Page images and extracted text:
= = = = =
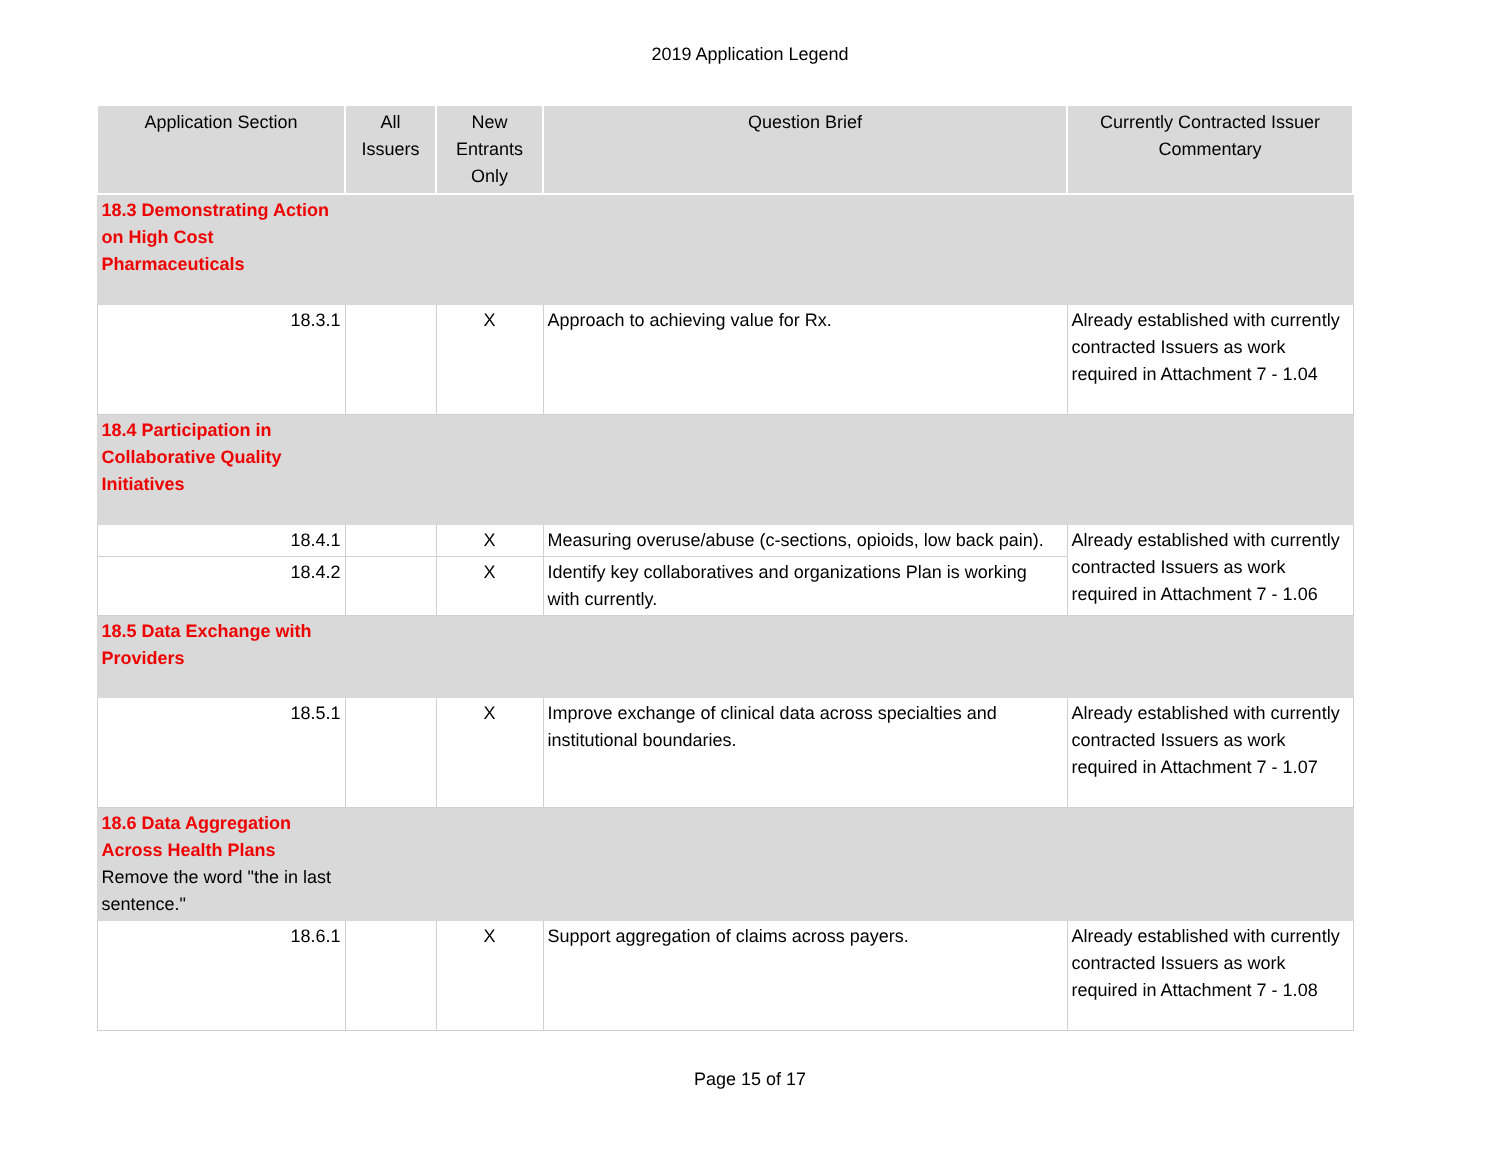2019 Application Legend
| Application Section | All Issuers | New Entrants Only | Question Brief | Currently Contracted Issuer Commentary |
| --- | --- | --- | --- | --- |
| 18.3 Demonstrating Action on High Cost Pharmaceuticals | | | | |
| 18.3.1 | | X | Approach to achieving value for Rx. | Already established with currently contracted Issuers as work required in Attachment 7 - 1.04 |
| 18.4 Participation in Collaborative Quality Initiatives | | | | |
| 18.4.1 | | X | Measuring overuse/abuse (c-sections, opioids, low back pain). | Already established with currently contracted Issuers as work required in Attachment 7 - 1.06 |
| 18.4.2 | | X | Identify key collaboratives and organizations Plan is working with currently. | |
| 18.5 Data Exchange with Providers | | | | |
| 18.5.1 | | X | Improve exchange of clinical data across specialties and institutional boundaries. | Already established with currently contracted Issuers as work required in Attachment 7 - 1.07 |
| 18.6 Data Aggregation Across Health Plans Remove the word "the in last sentence." | | | | |
| 18.6.1 | | X | Support aggregation of claims across payers. | Already established with currently contracted Issuers as work required in Attachment 7 - 1.08 |
Page 15 of 17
= = = = =
WHAT IS REQUIRED - Reproduce all the entries that precede this task, word for word, minus any pictures.

FINAL ANSWER -
2019 Application Legend
| Application Section | All Issuers | New Entrants Only | Question Brief | Currently Contracted Issuer Commentary |
| --- | --- | --- | --- | --- |
| 18.3 Demonstrating Action on High Cost Pharmaceuticals | | | | |
| 18.3.1 | | X | Approach to achieving value for Rx. | Already established with currently contracted Issuers as work required in Attachment 7 - 1.04 |
| 18.4 Participation in Collaborative Quality Initiatives | | | | |
| 18.4.1 | | X | Measuring overuse/abuse (c-sections, opioids, low back pain). | Already established with currently contracted Issuers as work required in Attachment 7 - 1.06 |
| 18.4.2 | | X | Identify key collaboratives and organizations Plan is working with currently. | |
| 18.5 Data Exchange with Providers | | | | |
| 18.5.1 | | X | Improve exchange of clinical data across specialties and institutional boundaries. | Already established with currently contracted Issuers as work required in Attachment 7 - 1.07 |
| 18.6 Data Aggregation Across Health Plans Remove the word "the in last sentence." | | | | |
| 18.6.1 | | X | Support aggregation of claims across payers. | Already established with currently contracted Issuers as work required in Attachment 7 - 1.08 |
Page 15 of 17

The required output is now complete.